Jon Rose’s Waves For Water
Jon Rose was trying to figure out his next move. Fading from professional surfing, he was spending increasingly more time riding motorcycles through Baja and hiking in the mountains. Wandering. Wondering. What to do, what to do? Around this time Jon’s father, Jack, found a nonprofit to help teach African communities to harvest rainwater, and it inspired Jon enough to create his own pet project. The idea was to bring water purifiers to places he’d traveled as a pro surfer, places he knew needed clean water. And, you know, since he’s in the neighborhood, get some waves along the way. He’d call it Waves for Water. Soon after Jon was on his pilot trip to Indonesia, armed with a boardbag in one hand and a duffle bag with 10 filters in the other.
And while Jon doesn’t consider himself a very religious person, he uses the term “divine intervention” to describe what happened next.
While docked in the harbor in Padang, Sumatara, a 7.6 earthquake rocked nearby. In a right-place-right-time moment that would define the rest of his life, Jon hopped on a dingy with his 10 filters and motored toward the city — smoke, sirens and screams rising from shore. Local aid organizations used the filters to clean the water to treat hundreds of wounded people.
From there, his path was written. Haiti in 2010 after the earthquake, a month later in Chile and last year in Japan after the quake and subsequent Tsunami. And Waves for Water isn’t just disaster relief, in the name of prevention it’s helped poverty-and disaster-stricken communities around the globe, providing filters and literally improving or saving millions of lives.
Inspired? Yeah, us too.
How it’s different
They’re quick. Waves for Water is like a military special ops unit within the NGO (Non Governmental Organization) world, known for going places and accomplishing things that larger organizations, immobilized by bureaucracy and protocol, cannot.
“We like to go into a place under the radar and around the red tape to get the job done quickly and efficiently,” says Jon, “and then get out before anyone can tell us that we can’t do it that way. Disaster situations are urgent, so we meet them with a paralleled urgency in the way we work.”
That’s mostly because Waves for Water is a structurally small organization with only three full-time employees. Which helps for strike missions, and to ensure that the money people donate goes where it should. “We can comfortably allocate 80 percent of funds that come in toward our projects. The Red Cross’ published numbers are 12 percent, the rest is administrative.”
How do they stay so lean? They find local leaders in the places they go, and empower them to take ownership of the project and help their communities. Which means that Jon’s got hubs around the world with people running projects that he’s set up. “I like to connect with local people and give them the tools to help themselves and their people,” says Jon. “The best case scenario is when I walk into a town where one of my guys has set up the project and people are looking at me like, ‘Who’s this guy?’”
How It Works
The filter is designed to be easy to assemble, use and clean. It takes about 5 minutes to assemble and then can be attached to most anything that holds water — jerry cans, paint buckets, water bottles — using only a pocket knife.

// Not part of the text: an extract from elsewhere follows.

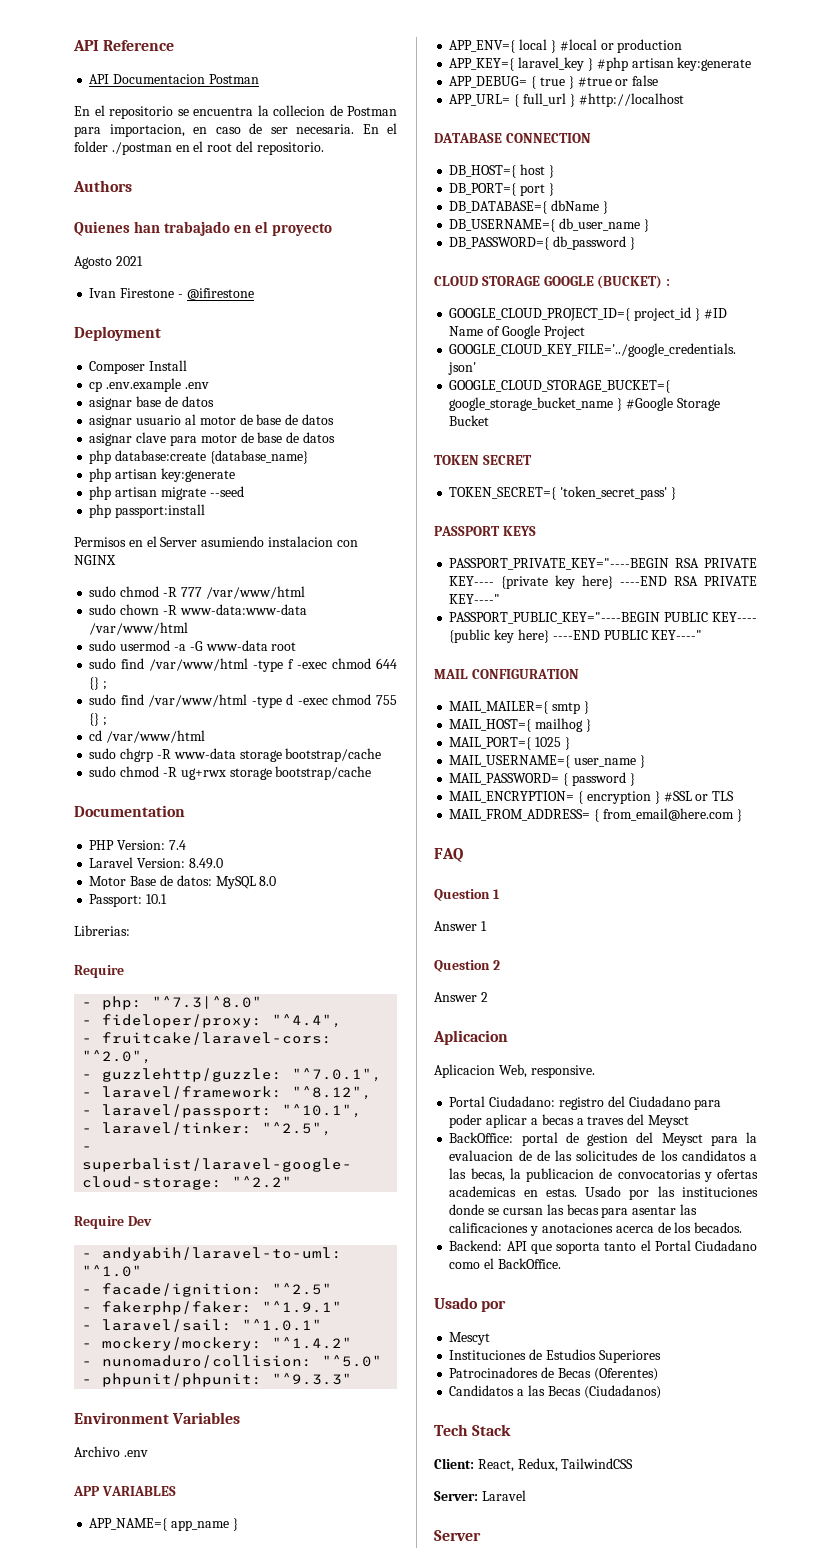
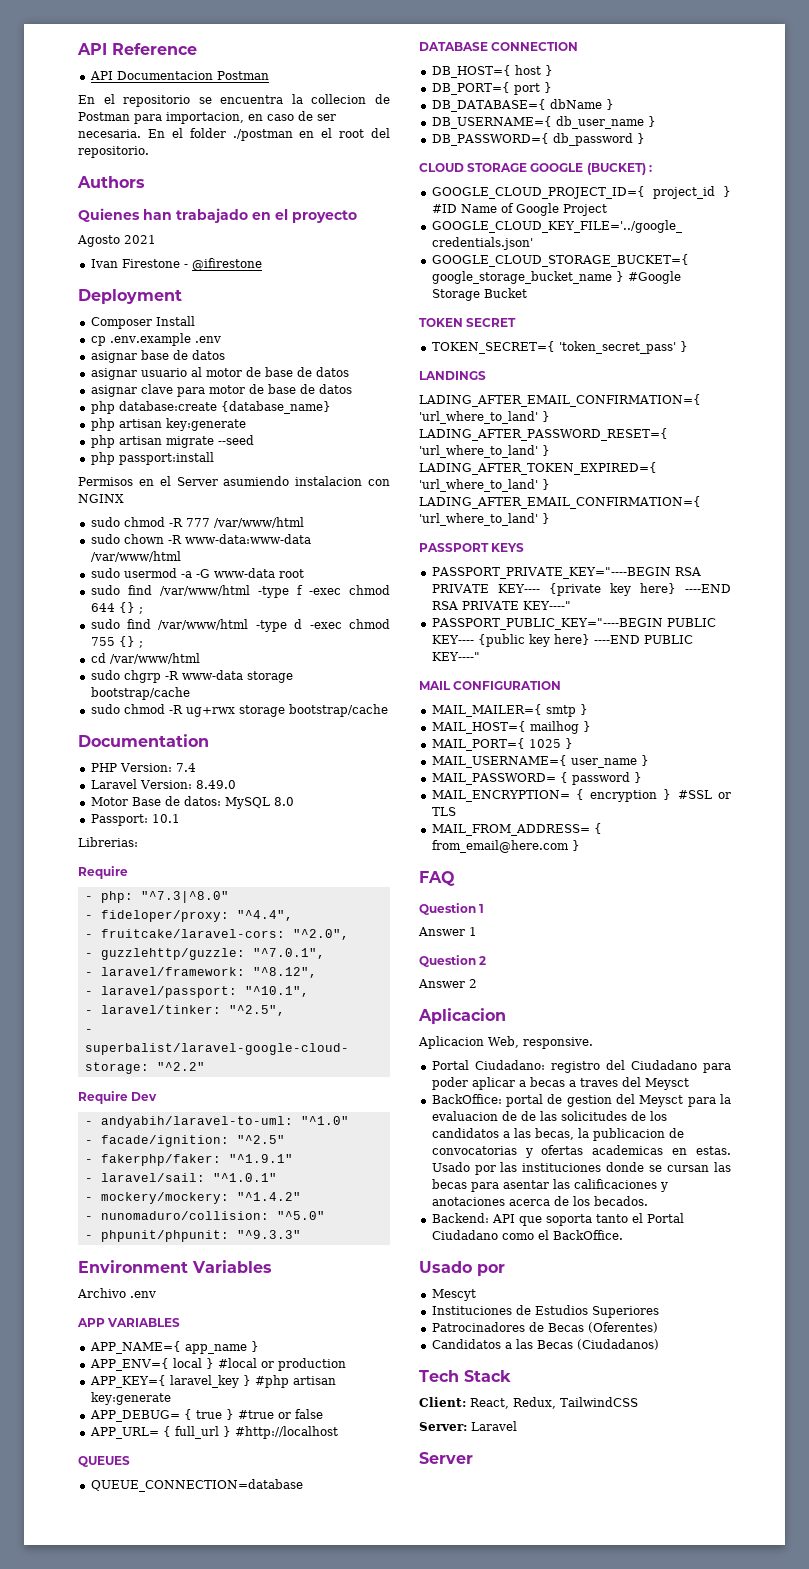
(684, 100) none -> [78,1456,130,1467] [90,1479,303,1492] // QUEUES // QUEUE_CONNECTION=database
(676, 493) none -> [419,371,486,380] [419,394,701,407] [419,411,550,424] [419,428,668,441] [419,445,550,458] [419,462,657,475] [419,479,550,492] [419,496,701,509] [419,513,550,526] // LANDINGS // LADING_AFTER_EMAIL_CONFIRMATION={ 'url_where_to_land' } LADING_AFTER_PASSWORD_RESET={ 'url_where_to_land' } LADING_AFTER_TOKEN_EXPIRED={ 'url_where_to_land' } LADING_AFTER_EMAIL_CONFIRMATION={ 'url_where_to_land' }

The filter blocks 99.99 percent of bacteria and viruses, meaning it protects people from waterborne illnesses like diarrhea, cholera and dysentery. Basically you can take water from a muddy puddle, filter it through the system and drink safely.

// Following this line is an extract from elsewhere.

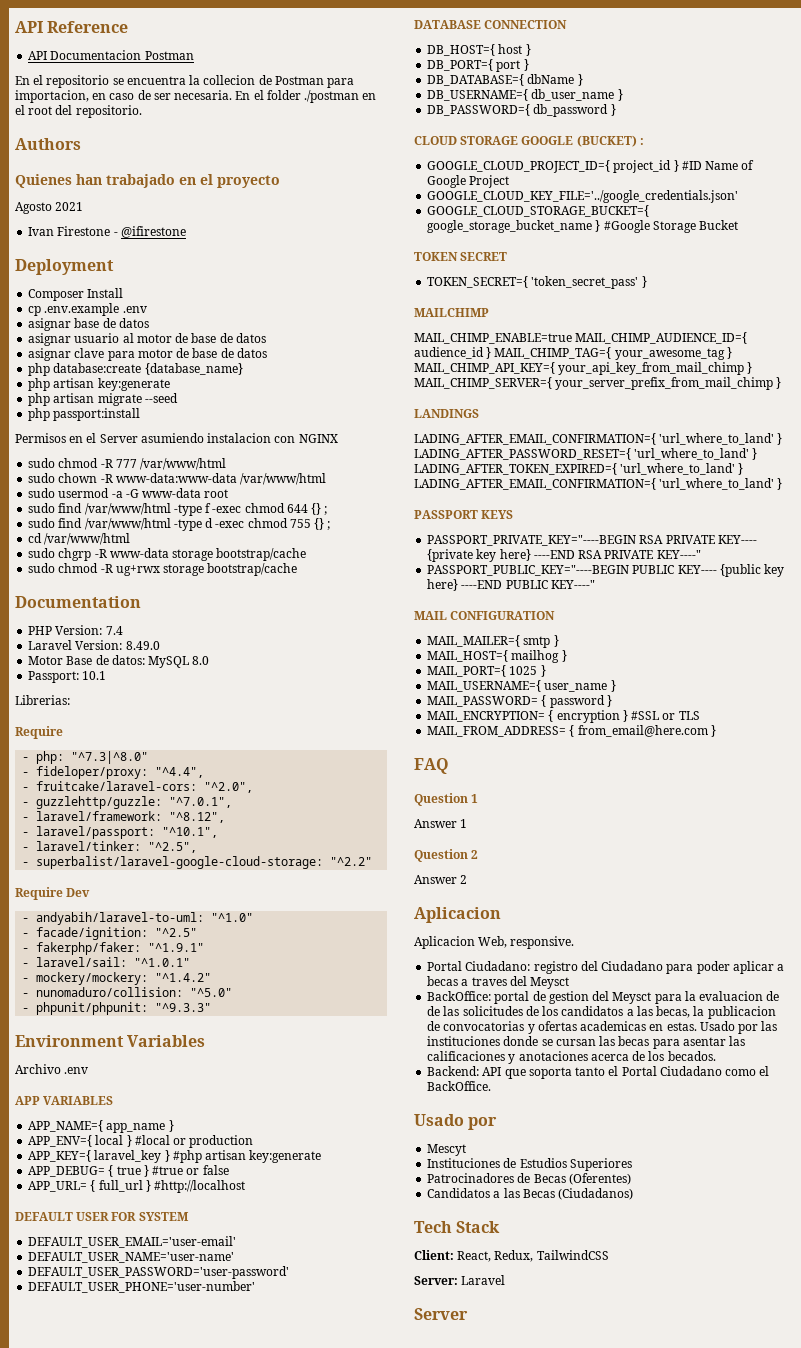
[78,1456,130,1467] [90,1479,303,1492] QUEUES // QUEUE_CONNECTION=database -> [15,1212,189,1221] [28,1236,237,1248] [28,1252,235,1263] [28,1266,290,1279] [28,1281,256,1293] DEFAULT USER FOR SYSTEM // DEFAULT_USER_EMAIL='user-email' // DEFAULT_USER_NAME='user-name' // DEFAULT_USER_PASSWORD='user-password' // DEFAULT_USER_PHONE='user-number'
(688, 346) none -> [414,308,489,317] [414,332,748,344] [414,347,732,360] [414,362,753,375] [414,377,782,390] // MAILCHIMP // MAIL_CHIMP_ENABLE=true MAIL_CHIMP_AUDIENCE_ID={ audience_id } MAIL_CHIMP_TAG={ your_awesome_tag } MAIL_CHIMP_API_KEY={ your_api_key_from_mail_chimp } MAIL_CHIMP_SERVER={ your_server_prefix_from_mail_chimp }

Each filter can provide clean drinking water for 100 people, and lasts 3 to 5 years.
But Does It Work
“Sustainability” is all the rage in humanitarianism these days, and rightfully so. The best solutions are the ones that local communities arrive at themselves and use tools available nearby, thus eliminating the dependency on foreign aid that creates a culture expecting handouts. Jon agrees that yes, ideally this is how it would all work. But, “The fact is, we have technology that can save lives today. And so are we supposed to just sit around and let people die because they can’t get these filters locally?”
Being friends with Sean Penn. Dating Pamela Anderson. First-class upgrades from all your frequent flier miles. Instant credibility with the ladies. Gambling fortune (we played blackjack with Jon in Monrovia, Liberia, and his stack of “Karma Chips” was chest high. Later, Ricky Whitlock, who participated in the Waves for Water project, went to Vegas and won thousands of dollars). A reminder to be thankful for what you have, and not only on Thanksgiving.
The “Clean Water Couriers” program works on the idea that there are a lot of people traveling already, and if people are inspired to do some good along the way, they could bring filters with them and create their own small projects. “The idea isn’t to get one person to drop off 100 filters and call it a day,” says Jon. “We want to try and get 100,000 travelers to each pack 10 small filters, or team up with groups to implement projects with larger filters for an entire village. Then, the world will start to take notice.”